_Exercise instructions:_
From the data below, copy exactly the lines that lie between the one holding "IHC micrograph of" and the one holding "image of immunohistochemistry", including both, and nothing more.
━━━
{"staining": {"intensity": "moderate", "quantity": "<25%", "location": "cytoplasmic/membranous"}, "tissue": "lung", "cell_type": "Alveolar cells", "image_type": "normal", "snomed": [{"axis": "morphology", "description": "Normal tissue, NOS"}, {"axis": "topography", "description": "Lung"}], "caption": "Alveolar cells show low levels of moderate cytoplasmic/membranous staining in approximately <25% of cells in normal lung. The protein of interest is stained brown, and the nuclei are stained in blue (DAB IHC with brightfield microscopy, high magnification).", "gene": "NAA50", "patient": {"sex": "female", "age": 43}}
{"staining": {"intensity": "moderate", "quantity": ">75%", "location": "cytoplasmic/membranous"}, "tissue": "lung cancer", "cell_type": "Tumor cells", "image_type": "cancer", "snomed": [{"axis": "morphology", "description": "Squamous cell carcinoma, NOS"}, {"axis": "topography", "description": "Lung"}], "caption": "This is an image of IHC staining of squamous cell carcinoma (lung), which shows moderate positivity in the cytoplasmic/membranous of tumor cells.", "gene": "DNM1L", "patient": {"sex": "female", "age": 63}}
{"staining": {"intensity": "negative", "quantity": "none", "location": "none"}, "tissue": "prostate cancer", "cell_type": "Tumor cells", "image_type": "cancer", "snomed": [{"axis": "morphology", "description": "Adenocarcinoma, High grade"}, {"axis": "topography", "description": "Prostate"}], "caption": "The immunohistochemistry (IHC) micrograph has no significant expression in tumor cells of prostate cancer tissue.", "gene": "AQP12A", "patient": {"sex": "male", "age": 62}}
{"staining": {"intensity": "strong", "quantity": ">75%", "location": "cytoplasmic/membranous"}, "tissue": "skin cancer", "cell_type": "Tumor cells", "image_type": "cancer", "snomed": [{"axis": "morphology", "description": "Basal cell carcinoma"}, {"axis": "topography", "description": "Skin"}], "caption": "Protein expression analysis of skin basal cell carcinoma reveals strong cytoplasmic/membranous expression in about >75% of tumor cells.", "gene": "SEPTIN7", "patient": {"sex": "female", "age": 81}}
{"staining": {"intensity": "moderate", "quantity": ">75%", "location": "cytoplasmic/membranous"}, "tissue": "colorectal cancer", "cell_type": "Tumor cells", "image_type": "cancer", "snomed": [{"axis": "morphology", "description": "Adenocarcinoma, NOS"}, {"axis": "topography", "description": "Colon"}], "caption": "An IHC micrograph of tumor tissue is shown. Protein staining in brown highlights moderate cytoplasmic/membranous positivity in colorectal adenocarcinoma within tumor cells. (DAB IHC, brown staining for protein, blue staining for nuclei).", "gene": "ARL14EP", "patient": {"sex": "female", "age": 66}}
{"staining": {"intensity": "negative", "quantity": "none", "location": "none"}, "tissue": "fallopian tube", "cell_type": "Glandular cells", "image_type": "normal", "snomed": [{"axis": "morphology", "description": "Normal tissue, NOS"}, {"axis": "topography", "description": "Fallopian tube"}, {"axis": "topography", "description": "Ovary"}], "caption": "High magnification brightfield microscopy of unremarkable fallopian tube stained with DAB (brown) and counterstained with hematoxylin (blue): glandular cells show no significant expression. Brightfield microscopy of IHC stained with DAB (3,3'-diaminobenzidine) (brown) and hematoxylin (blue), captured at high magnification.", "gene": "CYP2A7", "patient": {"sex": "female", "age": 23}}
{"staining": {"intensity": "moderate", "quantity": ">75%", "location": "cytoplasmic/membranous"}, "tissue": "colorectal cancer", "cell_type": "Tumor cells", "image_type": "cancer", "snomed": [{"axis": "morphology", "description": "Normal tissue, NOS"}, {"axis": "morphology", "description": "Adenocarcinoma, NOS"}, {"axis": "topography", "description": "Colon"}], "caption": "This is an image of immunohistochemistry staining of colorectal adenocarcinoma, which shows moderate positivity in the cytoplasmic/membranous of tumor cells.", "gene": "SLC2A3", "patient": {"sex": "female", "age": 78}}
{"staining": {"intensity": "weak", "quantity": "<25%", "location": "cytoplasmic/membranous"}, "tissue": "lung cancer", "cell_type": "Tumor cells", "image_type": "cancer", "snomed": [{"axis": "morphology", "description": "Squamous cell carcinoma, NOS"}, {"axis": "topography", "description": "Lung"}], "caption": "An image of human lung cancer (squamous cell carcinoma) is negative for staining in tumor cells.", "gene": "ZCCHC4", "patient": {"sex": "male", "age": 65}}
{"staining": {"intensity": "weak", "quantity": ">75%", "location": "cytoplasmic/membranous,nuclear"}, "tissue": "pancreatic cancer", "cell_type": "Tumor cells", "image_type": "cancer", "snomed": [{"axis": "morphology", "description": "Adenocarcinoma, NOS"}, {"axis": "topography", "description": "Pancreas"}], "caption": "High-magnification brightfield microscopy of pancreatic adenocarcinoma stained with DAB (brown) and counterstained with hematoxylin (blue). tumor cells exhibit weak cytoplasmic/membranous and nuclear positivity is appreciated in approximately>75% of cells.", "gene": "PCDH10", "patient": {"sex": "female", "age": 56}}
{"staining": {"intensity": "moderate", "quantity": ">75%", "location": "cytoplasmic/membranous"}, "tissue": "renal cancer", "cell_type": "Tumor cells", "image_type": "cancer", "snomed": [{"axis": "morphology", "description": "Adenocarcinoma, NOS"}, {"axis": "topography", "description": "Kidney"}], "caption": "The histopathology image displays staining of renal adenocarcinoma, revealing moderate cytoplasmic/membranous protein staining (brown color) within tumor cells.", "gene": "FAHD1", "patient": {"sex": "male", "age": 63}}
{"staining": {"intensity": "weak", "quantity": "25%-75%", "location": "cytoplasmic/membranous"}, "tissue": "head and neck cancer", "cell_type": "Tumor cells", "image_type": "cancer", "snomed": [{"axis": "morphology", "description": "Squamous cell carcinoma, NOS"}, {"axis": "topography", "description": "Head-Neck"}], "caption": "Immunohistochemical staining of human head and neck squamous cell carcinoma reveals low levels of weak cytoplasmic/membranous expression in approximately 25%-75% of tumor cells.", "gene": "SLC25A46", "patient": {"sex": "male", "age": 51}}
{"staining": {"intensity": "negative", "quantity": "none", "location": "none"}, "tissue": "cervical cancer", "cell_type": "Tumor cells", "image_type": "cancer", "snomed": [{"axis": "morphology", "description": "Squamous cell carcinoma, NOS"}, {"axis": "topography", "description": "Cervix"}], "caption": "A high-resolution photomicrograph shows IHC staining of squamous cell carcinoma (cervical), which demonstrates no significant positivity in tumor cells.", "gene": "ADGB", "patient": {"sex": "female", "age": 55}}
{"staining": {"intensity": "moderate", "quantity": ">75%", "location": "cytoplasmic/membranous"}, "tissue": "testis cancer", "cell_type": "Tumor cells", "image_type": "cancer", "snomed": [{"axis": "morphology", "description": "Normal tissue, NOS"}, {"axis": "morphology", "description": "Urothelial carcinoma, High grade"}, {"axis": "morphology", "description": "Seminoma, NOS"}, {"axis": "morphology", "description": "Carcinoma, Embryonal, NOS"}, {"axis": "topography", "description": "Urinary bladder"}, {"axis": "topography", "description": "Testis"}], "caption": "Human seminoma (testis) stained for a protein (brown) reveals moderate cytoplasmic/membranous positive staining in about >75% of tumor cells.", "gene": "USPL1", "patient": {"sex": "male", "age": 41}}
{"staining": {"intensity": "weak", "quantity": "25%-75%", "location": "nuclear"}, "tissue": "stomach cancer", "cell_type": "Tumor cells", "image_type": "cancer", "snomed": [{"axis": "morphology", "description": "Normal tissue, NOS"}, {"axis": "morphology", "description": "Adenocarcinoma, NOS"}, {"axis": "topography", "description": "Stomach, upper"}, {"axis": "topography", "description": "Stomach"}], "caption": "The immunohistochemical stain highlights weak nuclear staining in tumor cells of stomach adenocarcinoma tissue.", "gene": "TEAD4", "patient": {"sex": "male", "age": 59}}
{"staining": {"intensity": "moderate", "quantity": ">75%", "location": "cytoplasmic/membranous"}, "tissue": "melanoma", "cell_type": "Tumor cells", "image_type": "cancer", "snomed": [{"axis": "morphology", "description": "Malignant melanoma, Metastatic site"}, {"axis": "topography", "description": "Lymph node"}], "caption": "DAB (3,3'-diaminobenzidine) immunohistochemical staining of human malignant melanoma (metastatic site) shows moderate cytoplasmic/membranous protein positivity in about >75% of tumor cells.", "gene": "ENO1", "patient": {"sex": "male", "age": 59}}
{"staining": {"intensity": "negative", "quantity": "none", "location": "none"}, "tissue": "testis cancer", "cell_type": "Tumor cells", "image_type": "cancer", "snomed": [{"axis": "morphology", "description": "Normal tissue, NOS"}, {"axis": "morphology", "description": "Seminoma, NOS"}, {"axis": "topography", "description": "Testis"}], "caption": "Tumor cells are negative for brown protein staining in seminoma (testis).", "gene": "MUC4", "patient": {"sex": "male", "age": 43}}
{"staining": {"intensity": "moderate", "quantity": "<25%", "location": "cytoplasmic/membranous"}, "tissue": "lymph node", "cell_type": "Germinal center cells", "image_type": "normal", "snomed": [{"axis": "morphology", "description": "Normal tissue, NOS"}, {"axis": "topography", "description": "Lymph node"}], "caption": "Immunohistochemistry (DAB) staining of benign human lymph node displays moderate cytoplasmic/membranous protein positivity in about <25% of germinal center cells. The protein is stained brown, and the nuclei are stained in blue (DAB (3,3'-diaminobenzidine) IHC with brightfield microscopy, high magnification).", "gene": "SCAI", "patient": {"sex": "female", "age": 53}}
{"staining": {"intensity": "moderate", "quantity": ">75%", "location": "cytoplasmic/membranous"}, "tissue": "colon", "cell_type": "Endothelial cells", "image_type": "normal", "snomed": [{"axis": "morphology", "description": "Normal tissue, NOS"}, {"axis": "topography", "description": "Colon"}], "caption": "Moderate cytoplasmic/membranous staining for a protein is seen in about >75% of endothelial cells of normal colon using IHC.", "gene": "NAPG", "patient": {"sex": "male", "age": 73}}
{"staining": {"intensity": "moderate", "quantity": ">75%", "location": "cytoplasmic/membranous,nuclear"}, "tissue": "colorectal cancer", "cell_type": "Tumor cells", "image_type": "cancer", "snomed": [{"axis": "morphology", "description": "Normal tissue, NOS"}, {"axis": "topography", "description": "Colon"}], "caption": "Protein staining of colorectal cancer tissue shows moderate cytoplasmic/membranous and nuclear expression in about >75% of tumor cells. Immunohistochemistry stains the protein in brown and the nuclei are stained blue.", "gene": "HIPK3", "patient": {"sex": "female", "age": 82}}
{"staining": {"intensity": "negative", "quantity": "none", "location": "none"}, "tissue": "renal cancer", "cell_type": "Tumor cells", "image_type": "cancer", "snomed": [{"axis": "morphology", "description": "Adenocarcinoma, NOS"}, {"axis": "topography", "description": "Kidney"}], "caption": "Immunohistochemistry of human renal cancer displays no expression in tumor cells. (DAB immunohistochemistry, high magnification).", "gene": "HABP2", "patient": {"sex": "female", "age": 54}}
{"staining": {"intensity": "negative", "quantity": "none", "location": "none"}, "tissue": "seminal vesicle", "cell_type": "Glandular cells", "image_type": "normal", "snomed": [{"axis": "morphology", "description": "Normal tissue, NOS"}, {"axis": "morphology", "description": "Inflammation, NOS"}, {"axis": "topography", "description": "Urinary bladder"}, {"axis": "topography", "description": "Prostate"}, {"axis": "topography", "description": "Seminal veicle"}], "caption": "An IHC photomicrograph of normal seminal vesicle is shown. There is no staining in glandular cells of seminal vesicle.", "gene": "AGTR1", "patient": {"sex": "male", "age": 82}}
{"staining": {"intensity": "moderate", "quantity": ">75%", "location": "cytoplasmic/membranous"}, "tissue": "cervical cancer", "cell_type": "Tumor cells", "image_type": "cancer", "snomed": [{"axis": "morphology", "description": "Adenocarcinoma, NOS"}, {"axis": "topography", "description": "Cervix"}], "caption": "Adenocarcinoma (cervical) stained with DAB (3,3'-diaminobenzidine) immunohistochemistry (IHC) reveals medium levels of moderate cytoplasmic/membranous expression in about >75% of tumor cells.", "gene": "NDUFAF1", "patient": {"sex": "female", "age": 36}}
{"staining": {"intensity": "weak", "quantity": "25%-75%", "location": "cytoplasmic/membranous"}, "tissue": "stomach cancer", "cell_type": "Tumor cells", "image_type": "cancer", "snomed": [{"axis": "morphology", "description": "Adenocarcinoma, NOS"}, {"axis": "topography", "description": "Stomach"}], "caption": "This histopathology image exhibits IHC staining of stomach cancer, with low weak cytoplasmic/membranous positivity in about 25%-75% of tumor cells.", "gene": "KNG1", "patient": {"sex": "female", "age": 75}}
━━━
_Response for this exercise:_
{"staining": {"intensity": "moderate", "quantity": ">75%", "location": "cytoplasmic/membranous"}, "tissue": "colorectal cancer", "cell_type": "Tumor cells", "image_type": "cancer", "snomed": [{"axis": "morphology", "description": "Adenocarcinoma, NOS"}, {"axis": "topography", "description": "Colon"}], "caption": "An IHC micrograph of tumor tissue is shown. Protein staining in brown highlights moderate cytoplasmic/membranous positivity in colorectal adenocarcinoma within tumor cells. (DAB IHC, brown staining for protein, blue staining for nuclei).", "gene": "ARL14EP", "patient": {"sex": "female", "age": 66}}
{"staining": {"intensity": "negative", "quantity": "none", "location": "none"}, "tissue": "fallopian tube", "cell_type": "Glandular cells", "image_type": "normal", "snomed": [{"axis": "morphology", "description": "Normal tissue, NOS"}, {"axis": "topography", "description": "Fallopian tube"}, {"axis": "topography", "description": "Ovary"}], "caption": "High magnification brightfield microscopy of unremarkable fallopian tube stained with DAB (brown) and counterstained with hematoxylin (blue): glandular cells show no significant expression. Brightfield microscopy of IHC stained with DAB (3,3'-diaminobenzidine) (brown) and hematoxylin (blue), captured at high magnification.", "gene": "CYP2A7", "patient": {"sex": "female", "age": 23}}
{"staining": {"intensity": "moderate", "quantity": ">75%", "location": "cytoplasmic/membranous"}, "tissue": "colorectal cancer", "cell_type": "Tumor cells", "image_type": "cancer", "snomed": [{"axis": "morphology", "description": "Normal tissue, NOS"}, {"axis": "morphology", "description": "Adenocarcinoma, NOS"}, {"axis": "topography", "description": "Colon"}], "caption": "This is an image of immunohistochemistry staining of colorectal adenocarcinoma, which shows moderate positivity in the cytoplasmic/membranous of tumor cells.", "gene": "SLC2A3", "patient": {"sex": "female", "age": 78}}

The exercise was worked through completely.